L’accès aux informations et aux services de santé reproductive reste un défi pour les femmes sourdes-muettes et malentendantes au Mali. Le manque d’interprètes et de sensibilisation adaptée freine leur accès aux soins essentiels.
Un obstacle majeur à l’information
Au Mali, les femmes sourdes-muettes et malentendantes sont confrontées à de nombreux défis pour accéder aux informations cruciales sur la santé sexuelle et reproductive. Selon Mme Balkissa Maïga, présidente de l’Association Malienne des Sourds (AMASOURD), près de 4 323 femmes et filles vivent avec ces handicaps dans le pays. Malgré l’importance de l’information pour leur bien-être, ces femmes sont largement exclues des campagnes de sensibilisation publiques.
Les messages diffusés à la télévision ou sur d’autres supports médiatiques sont principalement oraux, sans interprétation en langue des signes. Cela empêche ces femmes de s’informer correctement sur les sujets liés à la santé reproductive, une réalité dénoncée par Balkissa Maïga, également enseignante à l’école des sourds-muets de l’Hippodrome.
Un accès limité aux soins de santé
Le manque d’accessibilité à l’information se traduit également par des obstacles dans les structures de soins de santé.

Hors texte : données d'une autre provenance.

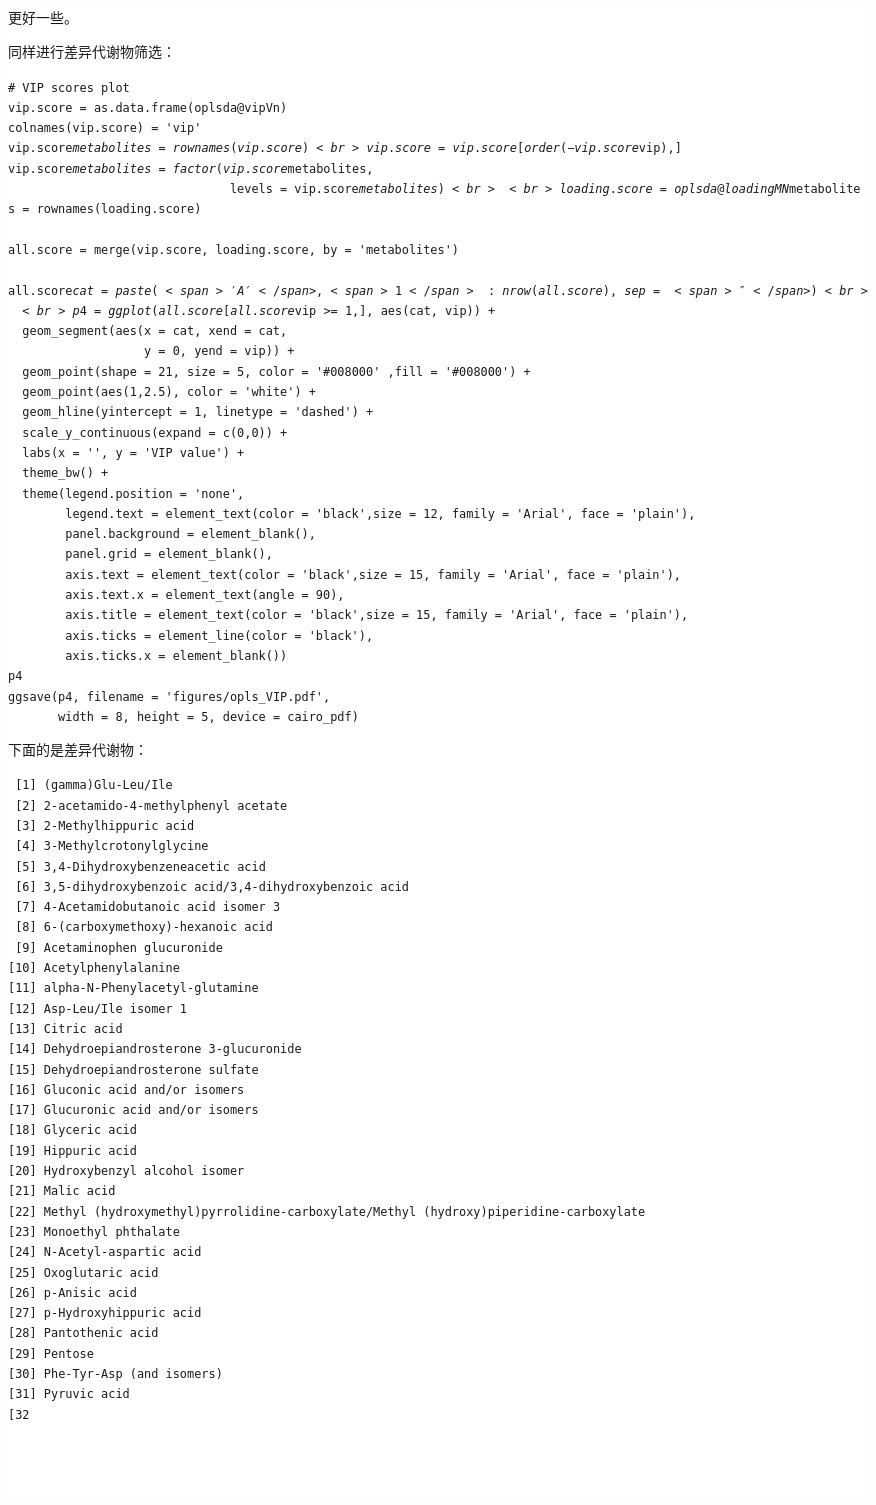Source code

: 更好一些。</p><p data-tool="mdnice编辑器">同样进行差异代谢物筛选：</p><pre data-tool="mdnice编辑器"><span></span><code><span># VIP scores plot</span><br>vip.score = as.data.frame(oplsda@vipVn)<br>colnames(vip.score) = <span>'vip'</span><br>vip.score$metabolites = rownames(vip.score)<br>vip.score = vip.score[order(-vip.score$vip),]<br>vip.score$metabolites = factor(vip.score$metabolites,<br>                               levels = vip.score$metabolites)<br><br>loading.score = oplsda@loadingMN %&gt;% as.data.frame()<br>loading.score$metabolites = rownames(loading.score)<br><br>all.score = merge(vip.score, loading.score, by = <span>'metabolites'</span>)<br><br>all.score$cat = paste(<span>'A'</span>,<span>1</span>:nrow(all.score), sep = <span>''</span>)<br><br>p4 = ggplot(all.score[all.score$vip &gt;= <span>1</span>,], aes(cat, vip)) +<br>  geom_segment(aes(x = cat, xend = cat,<br>                   y = <span>0</span>, yend = vip)) +<br>  geom_point(shape = <span>21</span>, size = <span>5</span>, color = <span>'#008000'</span> ,fill = <span>'#008000'</span>) +<br>  geom_point(aes(<span>1</span>,<span>2.5</span>), color = <span>'white'</span>) +<br>  geom_hline(yintercept = <span>1</span>, linetype = <span>'dashed'</span>) +<br>  scale_y_continuous(expand = c(<span>0</span>,<span>0</span>)) +<br>  labs(x = <span>''</span>, y = <span>'VIP value'</span>) +<br>  theme_bw() +<br>  theme(legend.position = <span>'none'</span>,<br>        legend.text = element_text(color = <span>'black'</span>,size = <span>12</span>, family = <span>'Arial'</span>, face = <span>'plain'</span>),<br>        panel.background = element_blank(),<br>        panel.grid = element_blank(),<br>        axis.text = element_text(color = <span>'black'</span>,size = <span>15</span>, family = <span>'Arial'</span>, face = <span>'plain'</span>),<br>        axis.text.x = element_text(angle = <span>90</span>),<br>        axis.title = element_text(color = <span>'black'</span>,size = <span>15</span>, family = <span>'Arial'</span>, face = <span>'plain'</span>),<br>        axis.ticks = element_line(color = <span>'black'</span>),<br>        axis.ticks.x = element_blank())<br>p4<br>ggsave(p4, filename = <span>'figures/opls_VIP.pdf'</span>, <br>       width = <span>8</span>, height = <span>5</span>, device = cairo_pdf)<br></code></pre><p data-tool="mdnice编辑器">下面的是差异代谢物：</p><pre data-tool="mdnice编辑器"><span></span><code> [<span>1</span>] (gamma)Glu-Leu/Ile                                                                  <br> [<span>2</span>] <span>2</span>-acetamido-<span>4</span>-methylphenyl acetate                                                  <br> [<span>3</span>] <span>2</span>-Methylhippuric acid                                                               <br> [<span>4</span>] <span>3</span>-Methylcrotonylglycine                                                             <br> [<span>5</span>] <span>3</span>,<span>4</span>-Dihydroxybenzeneacetic acid                                                     <br> [<span>6</span>] <span>3</span>,<span>5</span>-dihydroxybenzoic acid/<span>3</span>,<span>4</span>-dihydroxybenzoic acid                                 <br> [<span>7</span>] <span>4</span>-Acetamidobutanoic acid isomer <span>3</span>                                                   <br> [<span>8</span>] <span>6</span>-(carboxymethoxy)-hexanoic acid                                                    <br> [<span>9</span>] Acetaminophen glucuronide                                                           <br>[<span>10</span>] Acetylphenylalanine                                                                 <br>[<span>11</span>] alpha-N-Phenylacetyl-glutamine                                                      <br>[<span>12</span>] Asp-Leu/Ile isomer <span>1</span>                                                                <br>[<span>13</span>] Citric acid                                                                         <br>[<span>14</span>] Dehydroepiandrosterone <span>3</span>-glucuronide                                                <br>[<span>15</span>] Dehydroepiandrosterone sulfate                                                      <br>[<span>16</span>] Gluconic acid and/or isomers                                                        <br>[<span>17</span>] Glucuronic acid and/or isomers                                                      <br>[<span>18</span>] Glyceric acid                                                                       <br>[<span>19</span>] Hippuric acid                                                                       <br>[<span>20</span>] Hydroxybenzyl alcohol isomer                                                        <br>[<span>21</span>] Malic acid                                                                          <br>[<span>22</span>] Methyl (hydroxymethyl)pyrrolidine-carboxylate/Methyl (hydroxy)piperidine-carboxylate<br>[<span>23</span>] Monoethyl phthalate                                                                 <br>[<span>24</span>] N-Acetyl-aspartic acid                                                              <br>[<span>25</span>] Oxoglutaric acid                                                                    <br>[<span>26</span>] p-Anisic acid                                                                       <br>[<span>27</span>] p-Hydroxyhippuric acid                                                              <br>[<span>28</span>] Pantothenic acid                                                                    <br>[<span>29</span>] Pentose                                                                             <br>[<span>30</span>] Phe-Tyr-Asp (and isomers)                                                           <br>[<span>31</span>] Pyruvic acid                                                                        <br>[<span>32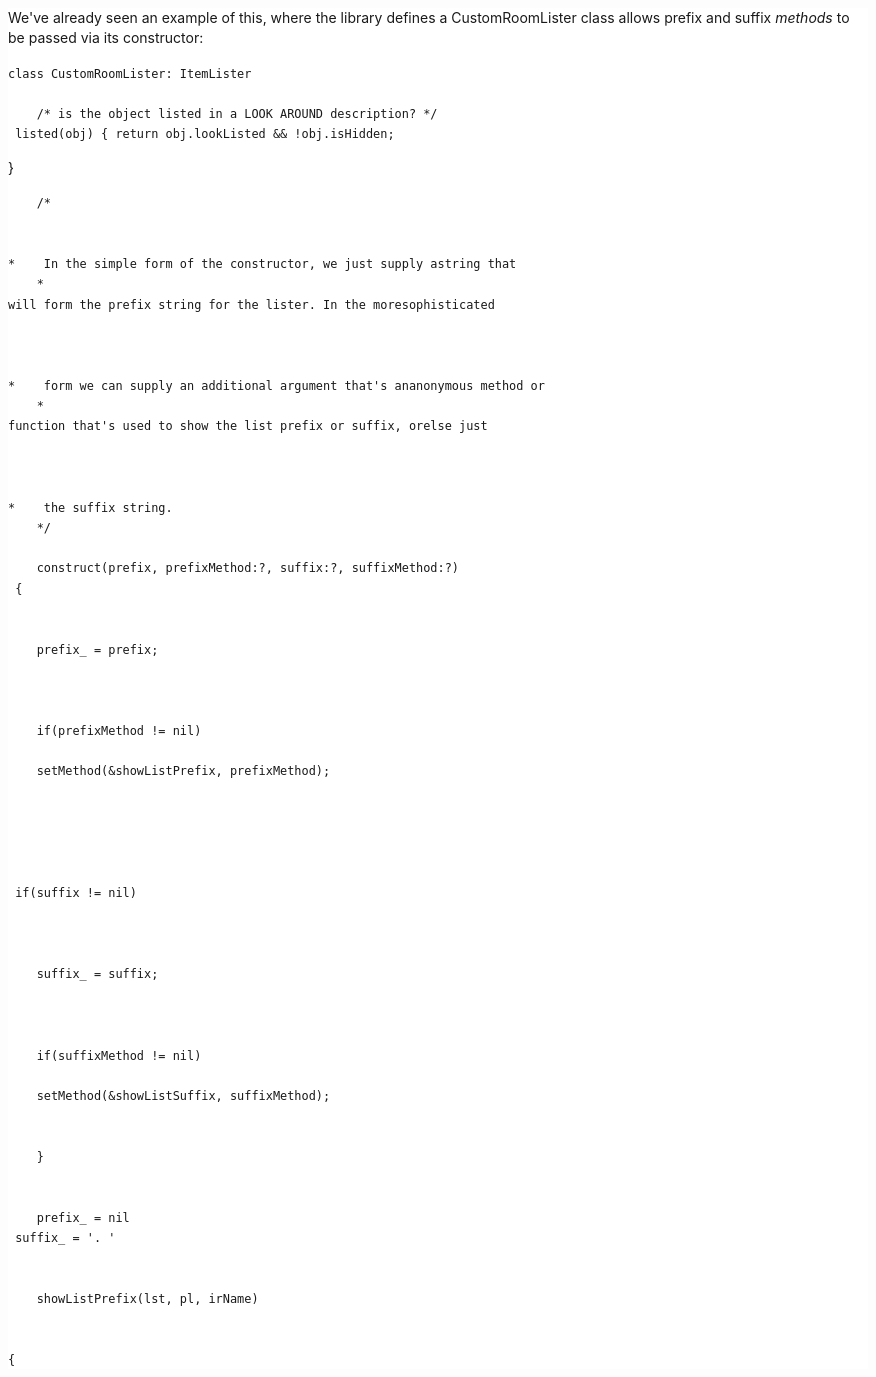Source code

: We've already seen an example of this, where the library defines a CustomRoomLister class allows prefix and suffix *methods* to be passed via its constructor:

 
    class CustomRoomLister: ItemLister
 
        /* is the object listed in a LOOK AROUND description? */
     listed(obj) { return obj.lookListed && !obj.isHidden;
 }

 
        
        /*
 
        
    *    In the simple form of the constructor, we just supply astring that
        *
    will form the prefix string for the lister. In the moresophisticated

 
        
    *    form we can supply an additional argument that's ananonymous method or
        *
    function that's used to show the list prefix or suffix, orelse just

 
        
    *    the suffix string.
        */
 
        construct(prefix, prefixMethod:?, suffix:?, suffixMethod:?)
     {
 
        
        prefix_ = prefix;

 
        
        if(prefixMethod != nil)
        
        setMethod(&showListPrefix, prefixMethod);

 
        
        
        
     if(suffix != nil)
 
        
        
        suffix_ = suffix;

 
        
        if(suffixMethod != nil)
        
        setMethod(&showListSuffix, suffixMethod);

 
        }

 
        prefix_ = nil
     suffix_ = '. '
 
        
        showListPrefix(lst, pl, irName)
    
 
    {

Les femmes malentendantes hésitent à se rendre dans les centres médicaux, craignant l’incompréhension ou le jugement en raison de l’absence de professionnels formés à la langue des signes.
Face à cette barrière, certaines optent pour l’auto-médication auprès d’herboristes, un choix risqué pour leur santé et celle de leur grossesse. Pour Balkissa Maïga, l’absence de communication efficace entre les patients et le personnel médical contribue à cette marginalisation.
Des initiatives prometteuses pour l’avenir
Consciente de ces difficultés, l’AMASOURD a lancé plusieurs initiatives pour faciliter l’accès aux soins et à l’information. Des formations en langue des signes ont été mises en place pour les agents de santé, et des sessions de sensibilisation sont organisées dans les écoles.
Ces efforts commencent à porter leurs fruits, comme en témoigne Kadiatou Djiguiba, élève en 7e année à l’AMASOURD. Elle raconte avoir compris les changements corporels liés à ses premières menstruations grâce aux explications de ses enseignants, une discussion qu’elle n’avait jamais eue avec ses parents.
Pour Balkissa Maïga, l’amélioration de l’accès à l’information et aux soins pour ces femmes est cruciale. Elle plaide pour la présence d’interprètes dans les centres de santé et une meilleure formation des professionnels afin de garantir à toutes les femmes le droit fondamental à la santé.